I received the following letter from a Bay Area Seeker. I answered in my column, Mixed and Matched in the J-weekly. Here is my correspondence with Beth.
Dear Dawn: After I formally prepared for more than a year, my beit din and mikvah were going to be scheduled for this spring. Now they are postponed because of the shutdown. I’m grateful for many things, and I continue to study. At the same time, I’m disappointed. There’s no way to do the mikvah now. Standing in my shower while holding a cellphone with the rabbi officiating from afar will not be adequate! As for the beit din, conducting it on Zoom seems so impersonal — even if that were possible, I’d rather wait. I feel lost, not being an official member of my Reform synagogue in Oakland. I feel lonely. I yearn for the time when we can resume Shabbat and other communal gatherings together, not online. Getting closer to age 60, I am so eager to fulfill what I know is right for me. I’m trying to be patient! Would love to hear your thoughts. — Beth
Dear Beth: I am sorry you are having an especially tough time. I respect and agree with your assessment that an “electronic” mikvah would be less than satisfying. And a beit din on Zoom would lack the warmth of an in-person dialogue.
Here are a few things that I hope will help.
First, your rabbi certainly considers you a part of their community whether you are a member or not. He/she probably has spent more time with you than the average congregant due to your studies. Additionally, the only thing you can’t do that a congregant can do right now is vote. Come the High Holidays, you’ll be there! I am confident your rabbi wants to be sure you are staying connected to your Judaism.
I’ll bet your feeling of loneliness would be there at this time even if you were a member. The inability to be with others and not being able to go to the mikvah are feeding into each other.
Let me tell you a story that’s been helping me. A member of my congregation survived the Holocaust as a hidden child. She was around 10 years old and was hidden in a bathroom. For years she saw little more than the bathroom.
Talk about boring and lonely. Yes, there was a family in the house around her, but no friends, no outdoors, no school, no peers.
When I feel like crawling the walls, I think of her. She is one of the sunniest personalities I know. Clearly her own character traits served her well at that time and in the decades since, as she has not carried a disabling grief with her; I’m not sure I could do that. In tough moments I try to emulate her and to find my own internal strength.

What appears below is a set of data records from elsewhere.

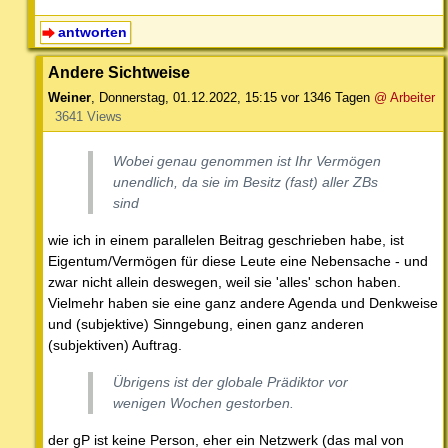
antworten
Andere Sichtweise
Weiner
,
Donnerstag, 01.12.2022, 15:15
vor 1346 Tagen
@ Arbeiter
3641 Views
Wobei genau genommen ist Ihr Vermögen
unendlich, da sie im Besitz (fast) aller ZBs
sind
wie ich in einem parallelen Beitrag geschrieben habe, ist
Eigentum/Vermögen für diese Leute eine Nebensache - und
zwar nicht allein deswegen, weil sie 'alles' schon haben.
Vielmehr haben sie eine ganz andere Agenda und Denkweise
und (subjektive) Sinngebung, einen ganz anderen
(subjektiven) Auftrag.
Übrigens ist der globale Prädiktor vor
wenigen Wochen gestorben.
der gP ist keine Person, eher ein Netzwerk (das mal von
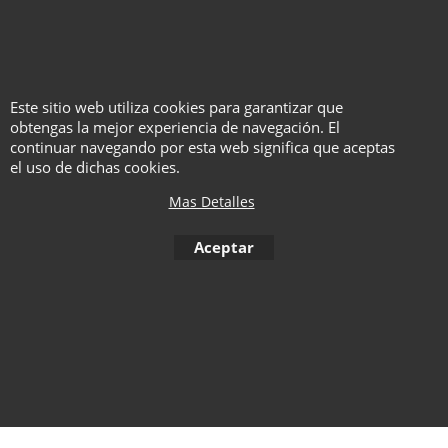
Acceso a vídeo de
instrucciones (las
instrucciones en vídeo son
100% visuales, no se habla ni
se subtitula nada, solo hay
Este sitio web utiliza cookies para garantizar que
obtengas la mejor experiencia de navegación. El
que seguir las imágenes).
continuar navegando por esta web significa que aceptas
el uso de dichas cookies.
Mas Detalles
To create online store ShopFactory eCommerce software was used.
Aceptar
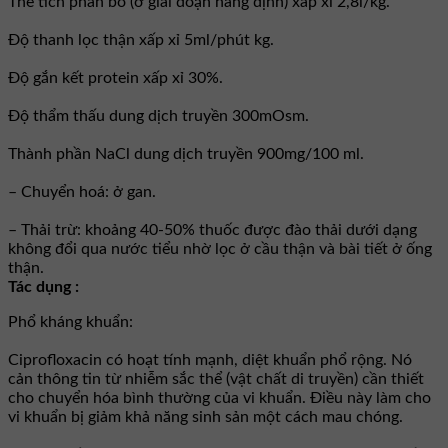
Thể tích phân bố (ở giai đoạn hằng định) xấp xỉ 2,8l/kg.
Ðộ thanh lọc thận xấp xỉ 5ml/phút kg.
Ðộ gắn kết protein xấp xỉ 30%.
Ðộ thẩm thấu dung dịch truyền 300mOsm.
Thành phần NaCl dung dịch truyền 900mg/100 ml.
– Chuyển hoá: ở gan.
– Thải trừ: khoảng 40-50% thuốc được đào thải dưới dạng
không đổi qua nước tiểu nhờ lọc ở cầu thận và bài tiết ở ống
thận.
Tác dụng :
Phổ kháng khuẩn:
Ciprofloxacin có hoạt tính mạnh, diệt khuẩn phổ rộng. Nó
cản thông tin từ nhiễm sắc thể (vật chất di truyền) cần thiết
cho chuyển hóa bình thường của vi khuẩn. Ðiều này làm cho
vi khuẩn bị giảm khả năng sinh sản một cách mau chóng.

Here are some suggestions to help you move forward.
• Go for social-distancing walks with friends. Being in the physical presence of people who love you will help
• Email your rabbi and tell him/her of your difficult emotional status. I’ll bet the rabbi can connect you with other members online (or by phone) who would enjoy being in touch.

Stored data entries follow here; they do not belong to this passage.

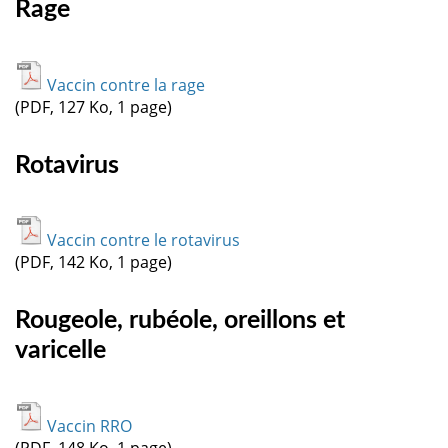
Rage
Vaccin contre la rage
(PDF, 127 Ko, 1 page)
Rotavirus
Vaccin contre le rotavirus
(PDF, 142 Ko, 1 page)
Rougeole, rubéole, oreillons et
varicelle
Vaccin RRO
(PDF, 148 Ko, 1 page)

• Be firm with yourself and use the internet as much as you can bear. I know it is not at all as good as real people, but it is what we have right now. It is our safe “bathroom.”
• Create a calendar of scheduled activities that you tell yourself you must do (even though they are online).

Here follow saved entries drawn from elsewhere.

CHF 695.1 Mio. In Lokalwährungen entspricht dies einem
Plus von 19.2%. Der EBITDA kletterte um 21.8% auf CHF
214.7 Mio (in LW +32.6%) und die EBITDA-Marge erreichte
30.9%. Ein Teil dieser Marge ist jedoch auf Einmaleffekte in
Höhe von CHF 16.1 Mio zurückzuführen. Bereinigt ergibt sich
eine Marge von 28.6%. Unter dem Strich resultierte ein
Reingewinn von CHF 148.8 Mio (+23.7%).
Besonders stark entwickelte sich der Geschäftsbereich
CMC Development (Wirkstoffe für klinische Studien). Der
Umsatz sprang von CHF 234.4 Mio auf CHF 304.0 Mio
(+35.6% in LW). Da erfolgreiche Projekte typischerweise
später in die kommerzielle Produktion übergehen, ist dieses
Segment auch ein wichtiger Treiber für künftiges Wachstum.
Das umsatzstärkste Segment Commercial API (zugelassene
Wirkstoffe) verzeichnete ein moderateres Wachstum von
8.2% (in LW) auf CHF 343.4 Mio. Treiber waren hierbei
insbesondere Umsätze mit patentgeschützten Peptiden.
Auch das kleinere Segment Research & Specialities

• Attend your congregation’s online services and Torah study.
• Get on email lists that are helping members keep in touch. (I can help you with this.)
• Take a class online. (I can recommend some.)
• Consider creating a daily prayer regime. You might add the Modeh Ani in the morning to get you off on the right foot.
• Get on email lists that send out interesting information frequently. Certainly your synagogue newsletter, but also My Jewish Learning, one of the major movements’ e-letters, whether Reform or other. Get this newspaper’s e-newsletter to be aware and a part of local Jewry, and perhaps the Times of Israel or New York Jewish Week to get an expanded look at Jewish life beyond the Bay Area.
• Find things you enjoy online — theater shows, reading groups, gardeners exchanging wisdom, etc. Put them on your calendar.
• Set up Zoom or Skype visits with a friend at least every other day.
I want you to open your calendar each day and see things you must do for yourself. Treat them as seriously as you would for someone you were caring for.
Finally, keep a notebook of your Jewish practices and learning. I want you to be aware of how much you are already being Jewish!